2 pointsby bozbuilds6 hours ago2 comments
  • bozbuilds6 hours ago
    Aingram was created to be a local-first memory layer for AI agents/loops. The original intent was for agent memory to use with Karpathy's autoresearch loop, but it's ended up being very capable in general. It stores structured reasoning that will persist across your sessions, which allows separate agents to coordinate tasks, as well as piggy-back off of each other's research loops.

    There's just one SQLite file for storage. There's no server, no API, no cloud dependencies. The retrieval mechanism uses a few different systems: FTS5 for keyword matching, sqlite-vec for semantic similarity using nomic-embed-text-v1.5, a QJL two-pass vector compression layer which helps to keep latency manageable for larger databases, and knowledge graph traversal (recursive CTEs) if you want entity-linked results. Those signals are processed via reciprocal ranked fusion, re-ranked, and then give the search results. Everything in the pipeline runs locally.

    Benchmarked with LongMemEval, the oracle split gave a recall@3 of 1.000. On LongMemEval S split, recall@10 was 0.955. Median retrieval latency was 22ms/27ms on oracle/s splits respectively, on a laptop with an RTX 4060. The library has an Apache 2.0 license. There's also a 'Pro' tier in development with added optimization features. Let me know what you think!

    pip install aingram

    GitHub: [https://github.com/bozbuilds/AIngram] | [https://aingram.dev]

    • 6 hours ago
      undefined
  • bozbuilds6 hours ago
    A bit of background on why I built this, rather than extending an existing library:

    Mem0, Letta, Zep, etc, all target memory as 'personalization' or 'personal context' — they store user preferences, conversation history, individual agent state. None of them use reasoning structure, or are designed for multi-agent memory sharing. The problem I tried to solve was that my agent loops know what changed, but not why it worked or failed.

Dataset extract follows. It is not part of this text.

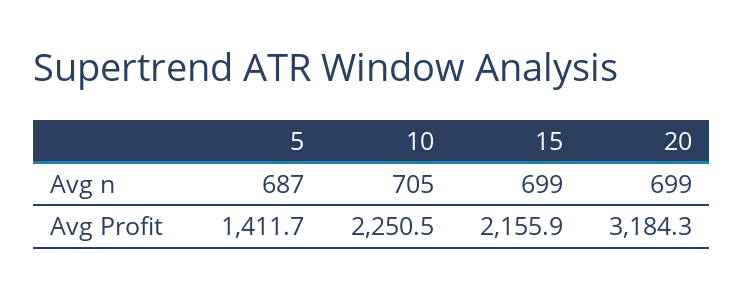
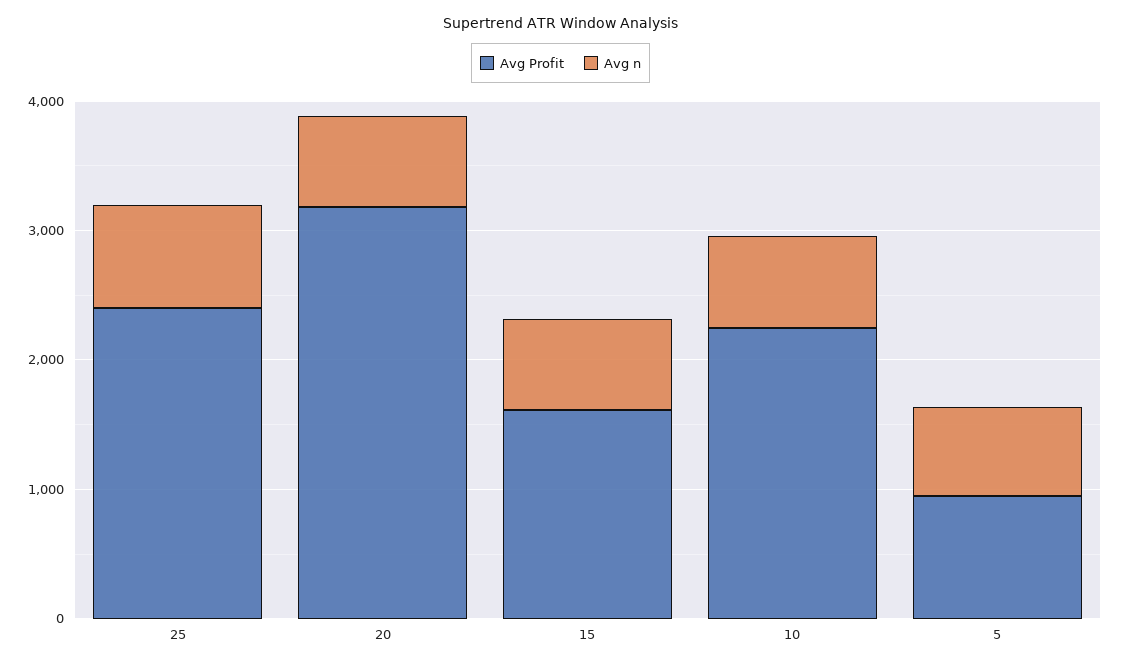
Avg Profit, 5: 1411.7 -> 1000
Avg Profit, 15: 2155.9 -> 1600
Avg Profit, 25: none -> 2400
Avg n, 25: none -> 800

    The retrieval architecture ended up being an interesting engineering problem. Three signals (FTS5, QJL-accelerated sqlite-vec cosine similarity, knowledge graph traversal) are each fast independently, but are for different things. FTS5 is fast and exact. Vector search handles semantic similarity. The knowledge graph surfaces entries connected to entities, even when there's no semantic overlap. RRF fuses the three ranked lists. This hybrid consistently outperforms any single signal on recall quality.

    Happy to go deep on any of the architectural decisions.